Video: Extreme weather: Things are heating up drastically this July
July 19, 2018 | 9:00 PM
by Times News Service

Muscat: According to the World Meteorological Organisation, high impact weather, including extreme heat and disastrous precipitation, has marked the early part of summer in the northern hemisphere, the United Nations Climate Change reported.


Japan has suffered the worst flooding and landslide in decades, with many daily rainfall records broken.


On June 28, Quriyat, just south of Muscat, on the coast of Oman, recorded a 24-hour minimum temperature of 42.6°C, meaning

the coolest overnight temperature did not drop below that figure.

It is believed to be the highest such temperature ever recorded by a thermometer.

North Africa

Ouargla, in Algeria’s Sahara Desert, reported a maximum temperature of 51°C on July 5. It is likely that this is the highest

reliable temperature ever recorded in Algeria.WMO’s Weather and Climate Extremes Archive currently lists Kebili, Tunisia, as being Africa’s highest temperature with 55°C recorded in July 1931.

North America

In Canada, a heatwave combined with high humidity in the province of Quebec contributed to dozens of deaths, especially among the vulnerable and elderly.The station of Furnace Creek in Death Valley national park in California, USA, recorded a temperature of 52.0°C on 8 July.

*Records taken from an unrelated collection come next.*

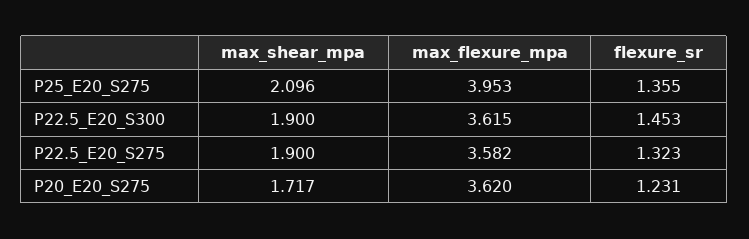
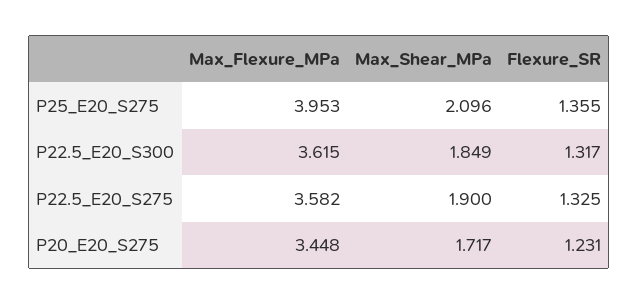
  {
    "max_shear_mpa": {
      "P25_E20_S275": 2.096,
-     "P22.5_E20_S300": 1.9,
+     "P22.5_E20_S300": 1.849,
      "P22.5_E20_S275": 1.9,
      "P20_E20_S275": 1.717
    },
    "max_flexure_mpa": {
      "P25_E20_S275": 3.953,
      "P22.5_E20_S300": 3.615,
      "P22.5_E20_S275": 3.582,
-     "P20_E20_S275": 3.62
+     "P20_E20_S275": 3.448
    },
    "flexure_sr": {
      "P25_E20_S275": 1.355,
-     "P22.5_E20_S300": 1.453,
+     "P22.5_E20_S300": 1.317,
-     "P22.5_E20_S275": 1.323,
+     "P22.5_E20_S275": 1.325,
      "P20_E20_S275": 1.231
    }
  }

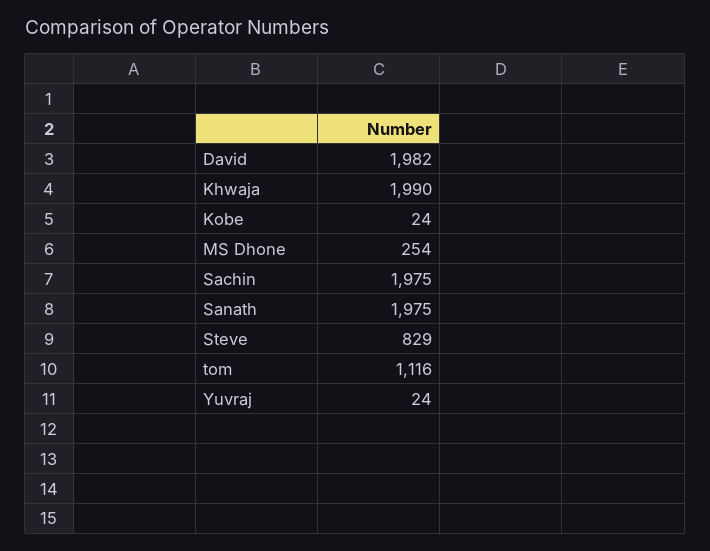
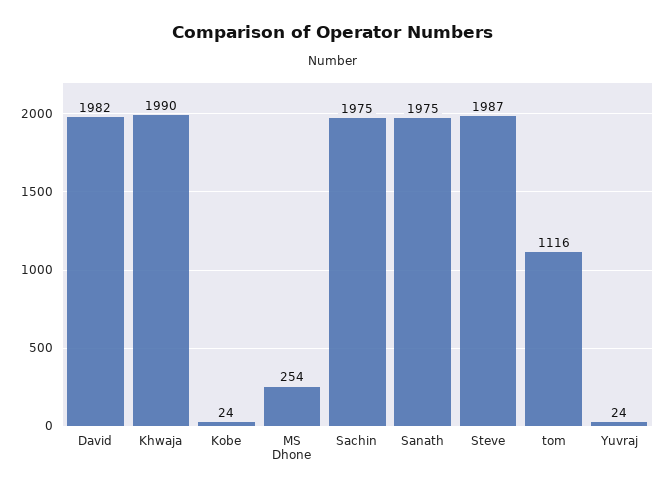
  {
    "David": 1982,
    "Khwaja": 1990,
    "Kobe": 24,
    "MS Dhone": 254,
    "Sachin": 1975,
    "Sanath": 1975,
-   "Steve": 829,
+   "Steve": 1987,
    "tom": 1116,
    "Yuvraj": 24
  }

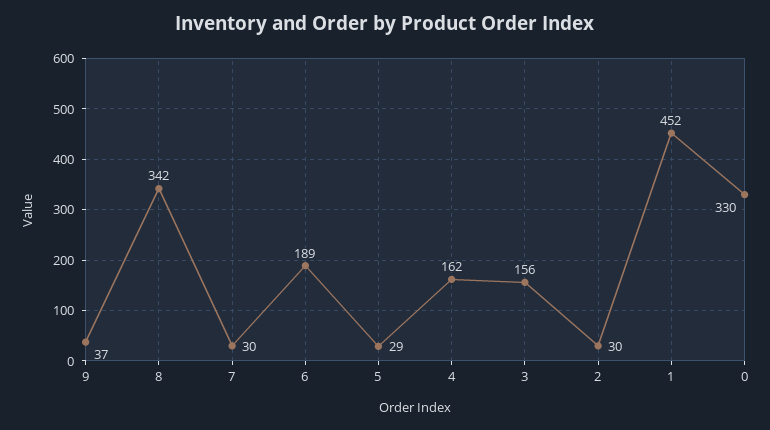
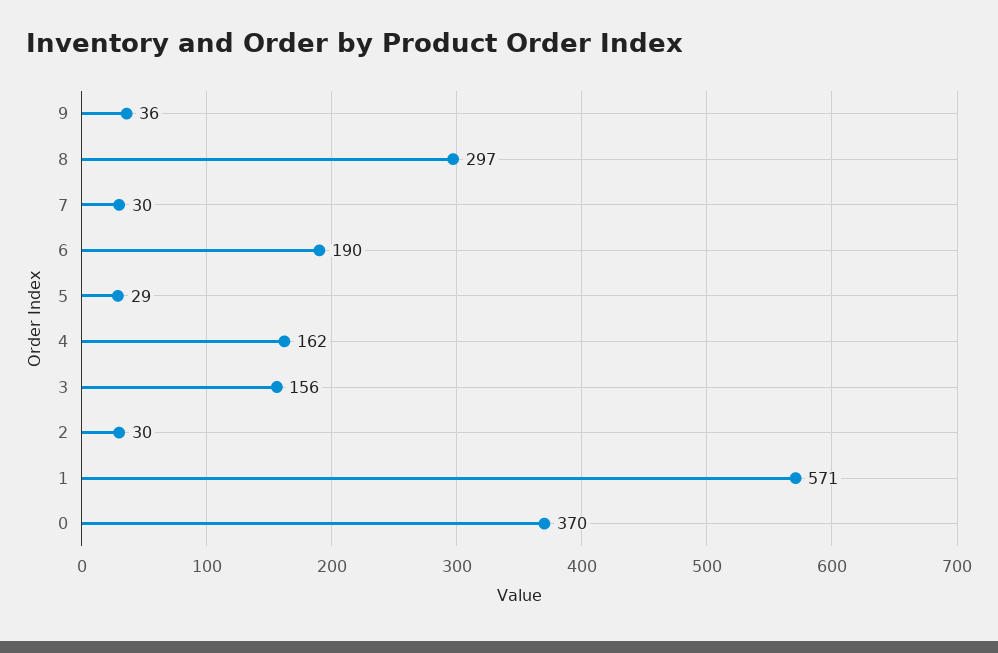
  {
-   "9": 37,
+   "9": 36,
-   "8": 342,
+   "8": 297,
    "7": 30,
-   "6": 189,
+   "6": 190,
    "5": 29,
    "4": 162,
    "3": 156,
    "2": 30,
-   "1": 452,
+   "1": 571,
-   "0": 330
+   "0": 370
  }

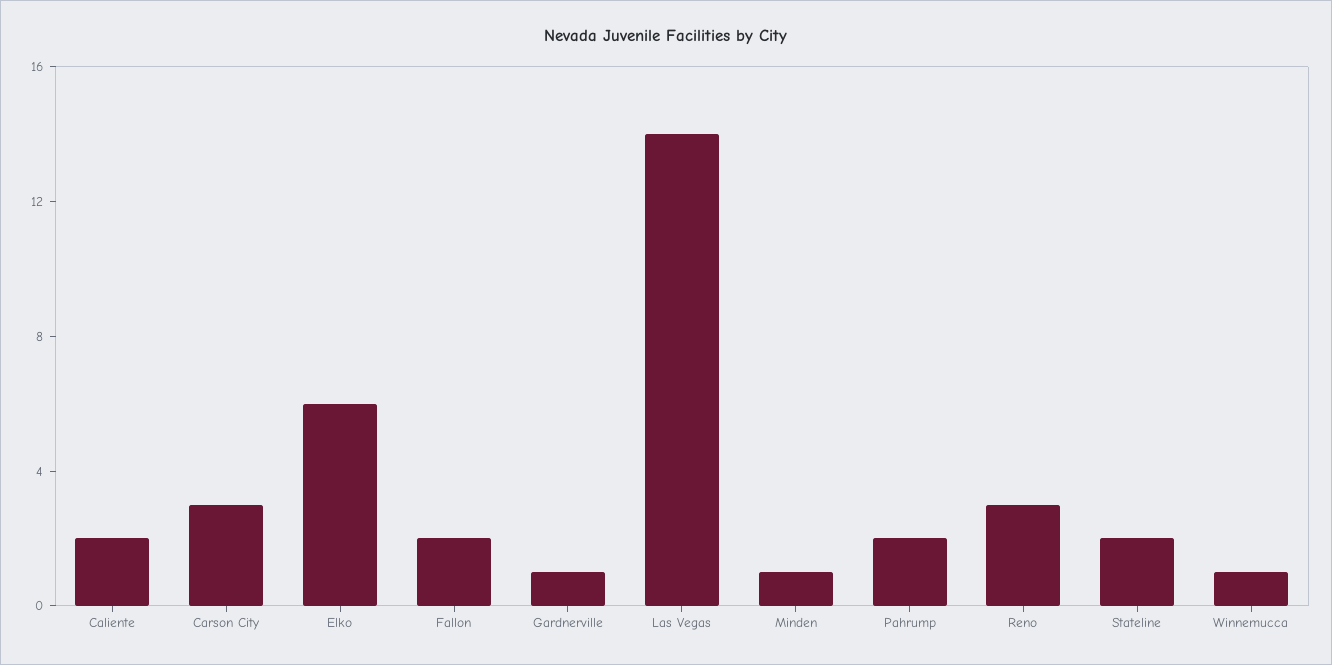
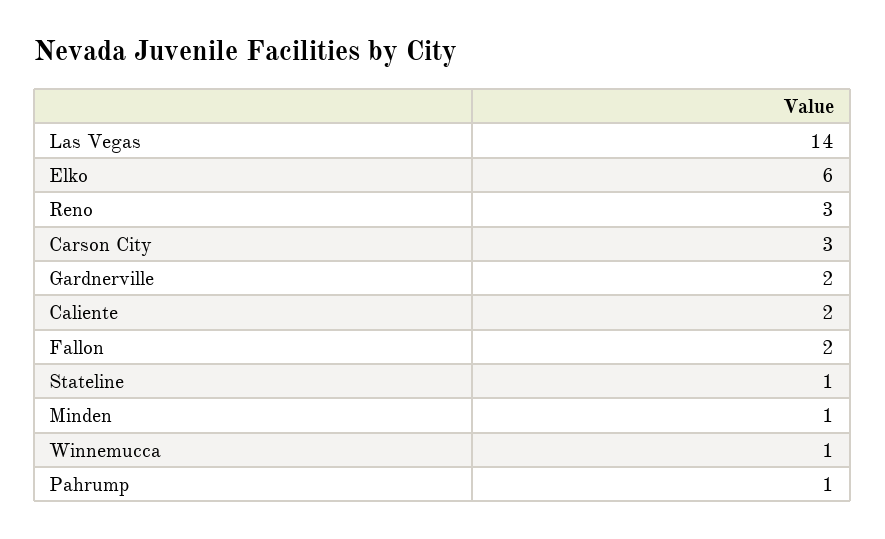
  {
    "Caliente": 2,
    "Carson City": 3,
    "Elko": 6,
    "Fallon": 2,
-   "Gardnerville": 1,
+   "Gardnerville": 2,
    "Las Vegas": 14,
    "Minden": 1,
-   "Pahrump": 2,
+   "Pahrump": 1,
    "Reno": 3,
-   "Stateline": 2,
+   "Stateline": 1,
    "Winnemucca": 1
  }

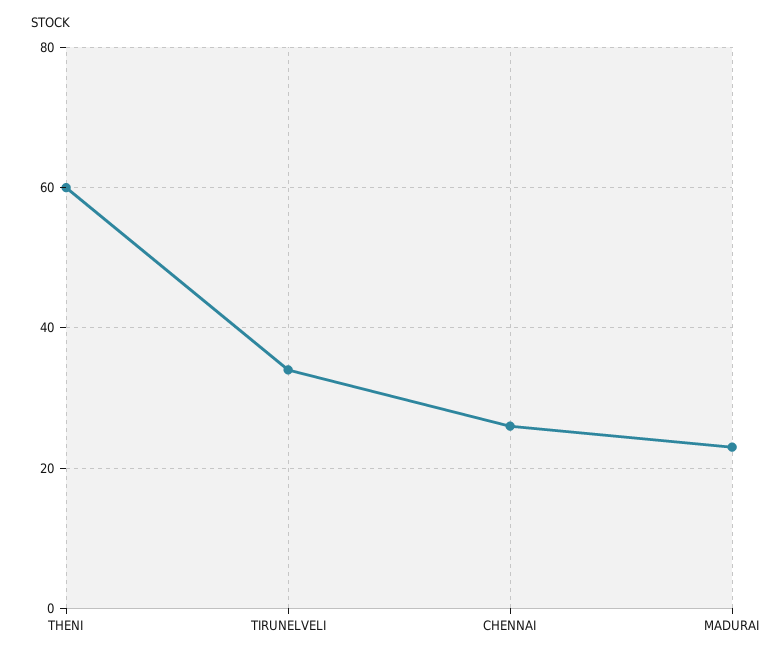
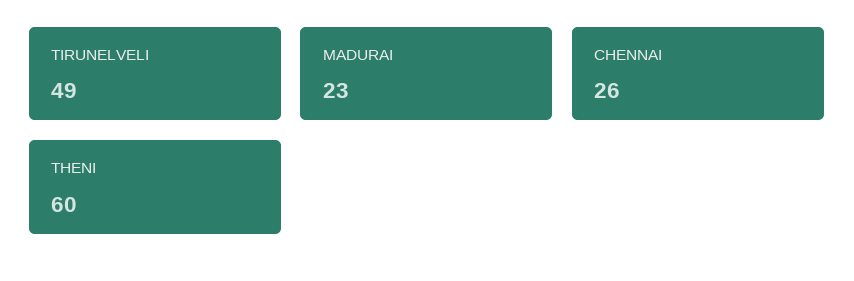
  {
    "THENI": 60,
-   "TIRUNELVELI": 35,
+   "TIRUNELVELI": 49,
    "CHENNAI": 26,
    "MADURAI": 23
  }

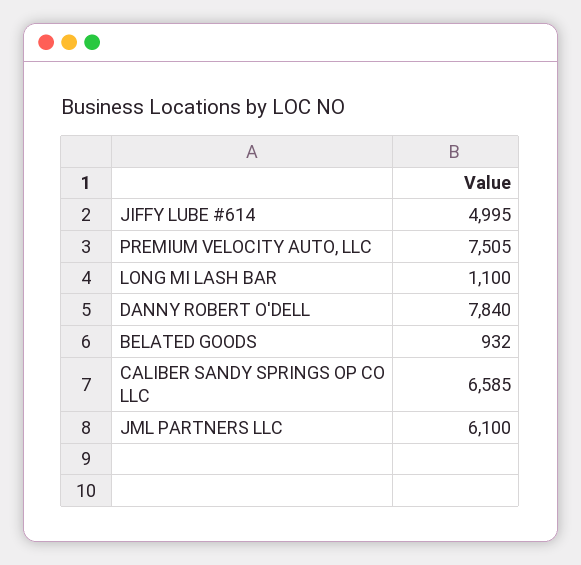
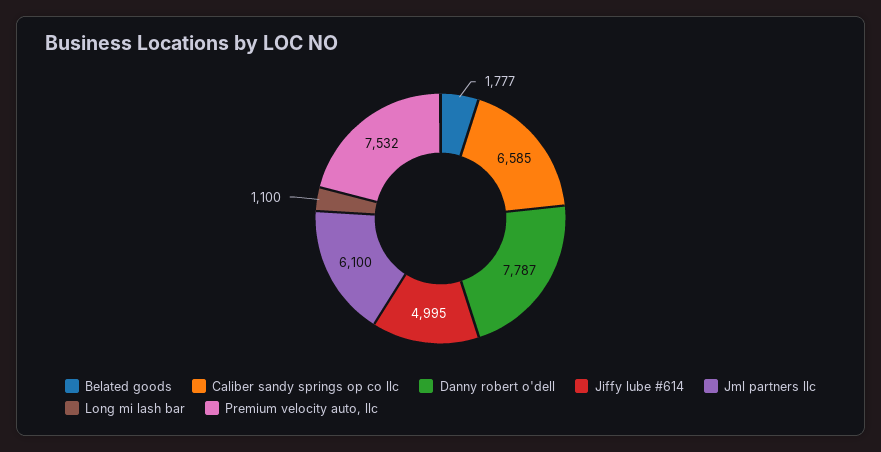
  {
    "JIFFY LUBE #614": 4995,
-   "PREMIUM VELOCITY AUTO, LLC": 7505,
+   "PREMIUM VELOCITY AUTO, LLC": 7532,
    "LONG MI LASH BAR": 1100,
-   "DANNY ROBERT O'DELL": 7840,
+   "DANNY ROBERT O'DELL": 7787,
-   "BELATED GOODS": 932,
+   "BELATED GOODS": 1777,
    "CALIBER SANDY SPRINGS OP CO LLC": 6585,
    "JML PARTNERS LLC": 6100
  }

The station holds the record for the highest recorded temperature on Earth at 56.7°C, on 10 July 1913.


For some parts of northern Europe, June was one of the driest, warmest on record. After an unusually warm June, the heatwave in the United Kingdom continued into July.

Globally, June was the second warmest on record, according to the European Centre for Medium Range Weather Forecasts Copernicus Climate Change Service.